One of the topics that I would be teaching if I were in
Mexico right now is ethos, or credibility. When a speaker starts talking, we
are making a decision whether or not that person is trustworthy. We take
everything into account including body language and the person’s past. If we
don’t know anything about the speaker, we make snap decisions based on
appearance, accent, eye contact, opening words, even the volume and modulation
of their voice. As we settle in, we are checking what the speaker says against
what we already know. Once we decide that a person is trustworthy, we are open
to the new things they throw at us. Otherwise we shut them out.
In these days of election in both Canada and the US, we are
well aware how political candidates manipulate ethos. But we do this with
preachers in our churches, too. Do they sound like they fit the profile we know
we can trust?
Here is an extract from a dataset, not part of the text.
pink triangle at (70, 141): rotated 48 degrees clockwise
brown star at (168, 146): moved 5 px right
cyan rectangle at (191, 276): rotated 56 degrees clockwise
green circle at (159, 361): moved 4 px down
We’re listening for certain key phrases so we can judge whether
to stay open or not. What I find frustrating as I get older is that more people
I thought I could trust also say
things I don’t agree with, and people I’ve written off start saying some things that make sense to me now. I
just can’t trust the stereotypes anymore.
I can’t go into conversations predicting the outcome. I find I have to
sift the content more and not buy all of it wholesale. Checking ethos is more
complicated—more work. Sigh.
In this last month, I have been going to my home church but
also listening to a good sermon series at another church that I occasionally
attend, a church in the same denomination, just down the road, that helped
start my church. The series is called Bible Study, taught by a guy named Mike.
It tackles the ways that the Bible, a divine book that teaches salvation
through the death and resurrection of Jesus, is also a human book narrated by
people in specific historical contexts (Your antennae are already going up; I
can see them). So they tell the stories from perspectives that made sense
thousands of years ago but might not be strictly “accurate” today. They
describe the world in terms of domes and storehouses in the sky and pillars and
waters under the earth (not scientifically accurate terms). They change the
chronology of events in different narratives depending on their focus, and
their numbers and names don’t always match up. Mike even says that Jericho
during the time depicted in Joshua
might not have had walls. No walls? He
goes on to say that anyone listening is totally free to disagree with what he
says, that’s not a problem. Whew. Because although most of what he says makes sense to me, not all of it does. (I’ve got to check out those walls.) And there are
other things Mike says that I heartily disagree with. He doesn’t believe in
missionary calling. At all. No missionarying other than what happens right at
home.
But what he is saying about the Bible being a divine-human
book (like Jesus was a divine-human man) is a relief, and I like this series
and have recommended it because I have noticed details in the Bible that could be called
inconsistencies when read in a modernist style, and I don’t want these details to undermine anyone’s faith in the Bible as
God’s Word. So in terms of ethos, Mike is a mix and, what I’m discovering
is, most of us are.
Meanwhile, down the road, the preaching at my home church is
very different. It claims that if you don’t believe in literal 24 hour days
during creation, your faith is suspect. You could be in danger of losing your
salvation. These are drastically different kinds of preaching going on in
sister churches next door to one another, and I’m connected to both and respect
both and agree with parts and disagree with parts of what each one teaches.
Their ethos is a tangled mix.
My guess is that this scenario is only going to get more complicated
as I get older, and that what God wants is for me to listen to my brothers and
sisters and think and make the best decisions I can and respect others as
they do the same. This is called critical thinking, and it’s what I would be
teaching at school, if I were there. We have been good at shutting other people
out as soon as they say something we disagree with as if listening were
dangerous. With this philosophy we are going to end up with a very small group
of people we can talk to, and I don’t think this is how God’s kingdom works. I
think it grows, and we grow, rightly dividing the word of truth.